There is comfort in trusting the immutability of memory—that a favorite birthday or a baby’s first laugh are unalterably imprinted in our brains. In truth, says neurobiologist Kerrie Thomas of the University of Cardiff in Wales, the mere act of recalling an event opens it up to manipulation and reinterpretation.
Thomas is experimenting on rats, injecting the animals with bits of genetic material that block the proteins needed to form new memories and to store established ones after they are recalled. She then exposed the rats to events designed to teach them to fear a previously safe place (where they would now receive a mild electric shock). Interfering with a protein called BDNF prevented the rats from remembering which locations produced the unpleasant event. Inhibiting a second protein called Zif268 had a stranger, more subtle result: Rats were initially able to learn and remember the places to avoid but then suffered amnesia. Without Zif268, the fear memory could not be saved again.

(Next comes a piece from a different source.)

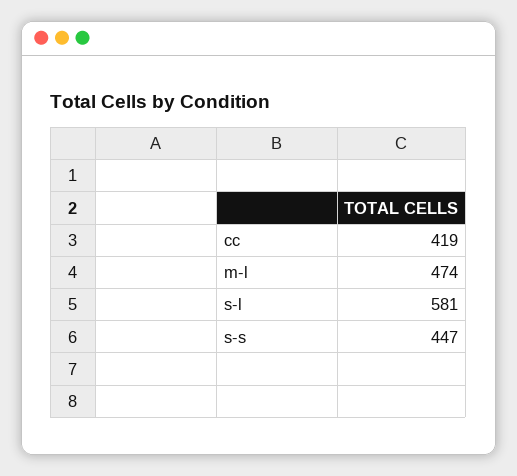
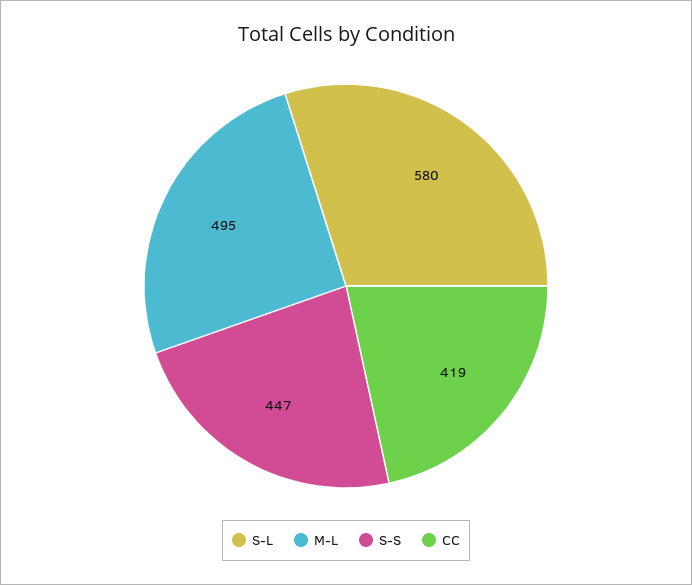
m-l: 474 -> 495
s-l: 581 -> 580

The implication is that putting a recalled memory back into storage involves a different chemical pathway than does forging the original memory. Dual memory pathways may help the brain increase its total computational power while incorporating new information with existing data in meaningful ways. The split also means it might be possible to interfere with specific recalled memories without damaging all the others. Drugs that block Zif268 or related proteins could potentially suppress post-traumatic stress disorder, phobias, and drug addiction, in which persistent memories lead to damaging behavior, Thomas says.